Please reproduce each of the rows that follow word for word, with no changes.

## begin

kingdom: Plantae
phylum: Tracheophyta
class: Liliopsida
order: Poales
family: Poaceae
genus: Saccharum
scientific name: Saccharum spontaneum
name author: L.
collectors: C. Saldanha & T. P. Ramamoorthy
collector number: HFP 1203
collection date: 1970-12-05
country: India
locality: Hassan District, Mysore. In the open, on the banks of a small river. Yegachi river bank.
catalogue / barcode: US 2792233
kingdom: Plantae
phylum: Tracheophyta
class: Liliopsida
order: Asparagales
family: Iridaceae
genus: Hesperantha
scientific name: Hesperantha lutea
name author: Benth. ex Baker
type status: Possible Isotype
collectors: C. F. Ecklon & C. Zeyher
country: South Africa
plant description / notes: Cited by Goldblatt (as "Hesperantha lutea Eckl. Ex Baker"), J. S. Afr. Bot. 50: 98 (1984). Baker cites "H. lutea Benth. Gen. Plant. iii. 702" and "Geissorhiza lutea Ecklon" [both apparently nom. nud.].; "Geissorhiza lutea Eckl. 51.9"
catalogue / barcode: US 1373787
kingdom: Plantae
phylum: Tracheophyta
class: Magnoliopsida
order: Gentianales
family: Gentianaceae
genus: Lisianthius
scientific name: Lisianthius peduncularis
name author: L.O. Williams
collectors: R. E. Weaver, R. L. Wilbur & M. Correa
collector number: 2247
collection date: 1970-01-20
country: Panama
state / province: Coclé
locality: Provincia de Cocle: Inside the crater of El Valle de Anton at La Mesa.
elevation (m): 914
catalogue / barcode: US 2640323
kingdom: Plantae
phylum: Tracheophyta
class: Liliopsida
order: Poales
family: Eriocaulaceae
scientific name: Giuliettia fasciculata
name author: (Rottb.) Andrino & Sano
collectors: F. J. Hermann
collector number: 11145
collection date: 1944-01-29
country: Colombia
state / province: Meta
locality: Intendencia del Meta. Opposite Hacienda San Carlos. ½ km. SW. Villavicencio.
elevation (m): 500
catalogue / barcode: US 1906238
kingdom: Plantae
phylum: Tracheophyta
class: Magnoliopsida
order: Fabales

## end

RESPONSE BELOW:
kingdom: Plantae
phylum: Tracheophyta
class: Liliopsida
order: Poales
family: Poaceae
genus: Saccharum
scientific name: Saccharum spontaneum
name author: L.
collectors: C. Saldanha & T. P. Ramamoorthy
collector number: HFP 1203
collection date: 1970-12-05
country: India
locality: Hassan District, Mysore. In the open, on the banks of a small river. Yegachi river bank.
catalogue / barcode: US 2792233
kingdom: Plantae
phylum: Tracheophyta
class: Liliopsida
order: Asparagales
family: Iridaceae
genus: Hesperantha
scientific name: Hesperantha lutea
name author: Benth. ex Baker
type status: Possible Isotype
collectors: C. F. Ecklon & C. Zeyher
country: South Africa
plant description / notes: Cited by Goldblatt (as "Hesperantha lutea Eckl. Ex Baker"), J. S. Afr. Bot. 50: 98 (1984). Baker cites "H. lutea Benth. Gen. Plant. iii. 702" and "Geissorhiza lutea Ecklon" [both apparently nom. nud.].; "Geissorhiza lutea Eckl. 51.9"
catalogue / barcode: US 1373787
kingdom: Plantae
phylum: Tracheophyta
class: Magnoliopsida
order: Gentianales
family: Gentianaceae
genus: Lisianthius
scientific name: Lisianthius peduncularis
name author: L.O. Williams
collectors: R. E. Weaver, R. L. Wilbur & M. Correa
collector number: 2247
collection date: 1970-01-20
country: Panama
state / province: Coclé
locality: Provincia de Cocle: Inside the crater of El Valle de Anton at La Mesa.
elevation (m): 914
catalogue / barcode: US 2640323
kingdom: Plantae
phylum: Tracheophyta
class: Liliopsida
order: Poales
family: Eriocaulaceae
scientific name: Giuliettia fasciculata
name author: (Rottb.) Andrino & Sano
collectors: F. J. Hermann
collector number: 11145
collection date: 1944-01-29
country: Colombia
state / province: Meta
locality: Intendencia del Meta. Opposite Hacienda San Carlos. ½ km. SW. Villavicencio.
elevation (m): 500
catalogue / barcode: US 1906238
kingdom: Plantae
phylum: Tracheophyta
class: Magnoliopsida
order: Fabales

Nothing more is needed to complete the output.